19 Mayıs 2013 Pazar

Gökyüzü Neden Mavidir?


“Gökyüzü neden mavi?” sorusu benim cevabını hayat boyu unutmayacağım sorulardan biridir. Neden mi? Çünkü doktora yeterlik sınavımındaki sınav sorularımdan biriydi. Bu sorunun cevabı çok basit: Rayleigh Saçılması. Güneş, gözümüzün görebildiği veya göremediği kırmızıdan mora kadar değişen birçok dalga boyunda ışık yansıtır. Kırmızı ve turuncu gibi renkler atmosferden süzülerek yeryüzüne gelir. Güneşten gelen ışınlar, atmosfere ulaştığında gaz molekülleri ve taneciklerle çarpışırlar. Çarpışma sırasında güneş ışığındaki kısa dalga boylu renkler gaz molekülleri tarafından daha çok absorplanır ve etrafa saçılmaya başlar. Gaz moleküllerinden daha uzun dalga boyuna sahip olanlarda ise absorplanma daha az olduğu için molekülün içinden geçer. Saçılmanın gerçekleşebilmesi için dalga boyu uzun olan renklerin daha büyük moleküllerle çarpışması gerekmektedir. Kısa dalga boyuna sahip iki renk vardır: mavi ve mor. Fakat gözümüz mavi renge daha hassas olduğu için gökyüzünü mavi görürüz.

Asit Yağmuru


Günümüzün en önemli çevre problemlerinden biri de asit yağmurlarıdır. Peki, nedir bu yağmuru? Asit yağmuru, fosil yakıtlarının yakılmasıyla oluşur. Endüstriyel faaliyetlerin ve enerji kullanımının yoğun olduğu bölgelerde kömür ve petrol gibi fosil yakıtları yakıldığı zaman azot ve kükürt gazı açığa çıkar. Bu gazlar daha sonra atmosferdeki su buharıyla tepkimeye girer ve sülfürik asit/nitrik asit oluşur. Kimyasal reaksiyon sonucu oluşan asitler, kar, yağmur, çiğ ve sis gibi doğal olaylar yardımıyla yeryüzüne düşer. Yağmur suyunun pH’ı normalde 5.6’dır. Eğer bu değerin altında yağış gerçekleşirse asit yağmuru oluşmuş demektir.

6 Mayıs 2013 Pazartesi

Sularda Sertlik

Günümüzde içtiğimiz suyun kalitesi çok önemlidir. İçilen suyun kalitesi, sertlik ile anlaşılır. Suyun içerdiği alkali metal tuzların dışındaki bütün metal tuzlarının suya sertlik verdiği kabul edilir; fakat kalsiyum ve magnezyum iyonlarının tuzları, miktarsal olarak diğerlerine göre çok daha fazla olduğundan bu iki iyon üzerinden sertlik hesaplanır. Sertlik, sabunun köpürmesini önleyen bir özelliktir.
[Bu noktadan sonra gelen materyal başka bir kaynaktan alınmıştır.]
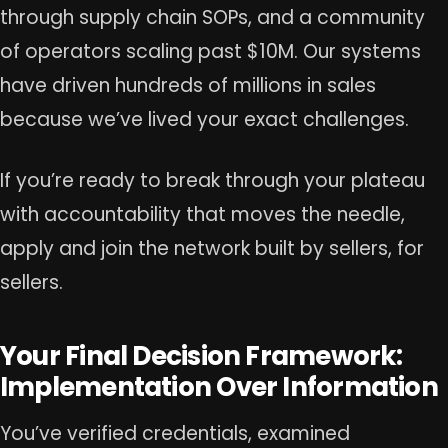
through supply chain SOPs, and a community
of operators scaling past $10M. Our systems
have driven hundreds of millions in sales
because we’ve lived your exact challenges.
If you’re ready to break through your plateau
with accountability that moves the needle,
apply and join the network built by sellers, for
sellers.
Your Final Decision Framework:
Implementation Over Information
You’ve verified credentials, examined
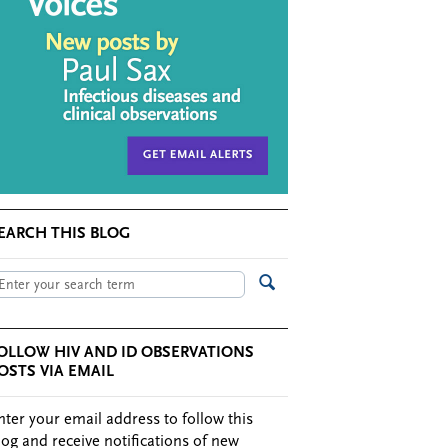
EARCH THIS BLOG
OLLOW HIV AND ID OBSERVATIONS
OSTS VIA EMAIL
nter your email address to follow this
log and receive notifications of new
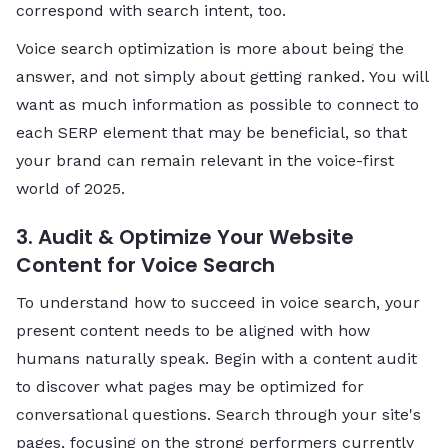
correspond with search intent, too.
Voice search optimization is more about being the
answer, and not simply about getting ranked. You will
want as much information as possible to connect to
each SERP element that may be beneficial, so that
your brand can remain relevant in the voice-first
world of 2025.
3. Audit & Optimize Your Website
Content for Voice Search
To understand how to succeed in voice search, your
present content needs to be aligned with how
humans naturally speak. Begin with a content audit
to discover what pages may be optimized for
conversational questions. Search through your site's
pages, focusing on the strong performers currently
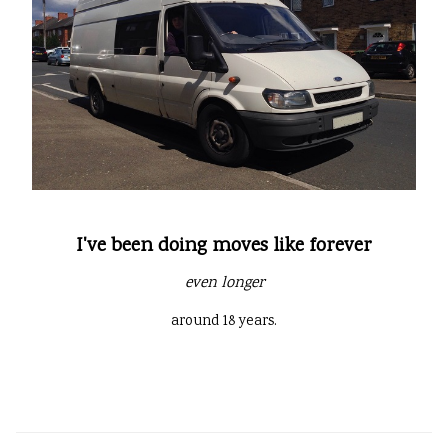
I've been doing moves like forever
even longer
around 18 years.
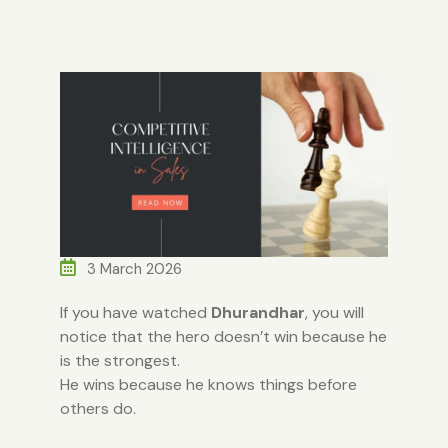
3 March 2026
If you have watched
Dhurandhar
, you will
notice that the hero doesn’t win because he
is the strongest.
He wins because he knows things before
others do.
Sertlik, geçici ve kalıcı olmak üzere ikiye ayrılır. Geçici sertlik, bikarbonat iyonu yüzünden oluşur ve ısıtıldığı zaman geçici sertlik iyileştirilir. Diğer taraftan metal iyonlarının, klor, sülfat, nitrat ve karbonat iyonlarıyla oluşturduğu bileşikler suya kalıcı sertlik vermektedir. Kalıcı sertliği ortadan kaldırmak için çeşitli yöntemler uygulanmaktadır.

29 Nisan 2013 Pazartesi

Gelişen Dünya ve Kimya

Günümüzde kimya sadece kendi dalında değil; biyokimya, tıp, mühendislik ve ziraat dallarında da gereklidir. Kimya insanın merak ettiği ve uğraştığı birçok alanla ilgili olduğu için merkezi bir bilimdir. Bilimsel araştırmalar sonucu sürekli gelişen kimya günümüz dünyasında en önemli uygulama alanı bulan temel bilimdir. Bu sayede değişik teknolojilerde kullanılan yeni yöntemler geliştirilmektedir.

Kimyada durgunluk yoktur; hep bir gelişme vardır. Laboratuvar çalışmalarında yeni keşfedilen buluşlar bizi değişik dünyalara götürür. Modern teknoloji yeni maddeleri gerektirdiği için kimyacıların da bu maddelerin üretimi için yeni yöntemler geliştirmesi ve sahip oldukları bilgi birikimleri ile orantılı olarak hızla gelişen bu çağda kendilerine önemli bir yer bulmaları gerekmektedir. Bir yarış halinde sürdürülen bilimsel araştırmalar ve bunun sonucunda hızla gelişen bilim sayesinde insanoğlu merak ettiği sorulara yanıt aramakta ve değişik metotlar üretmektedir.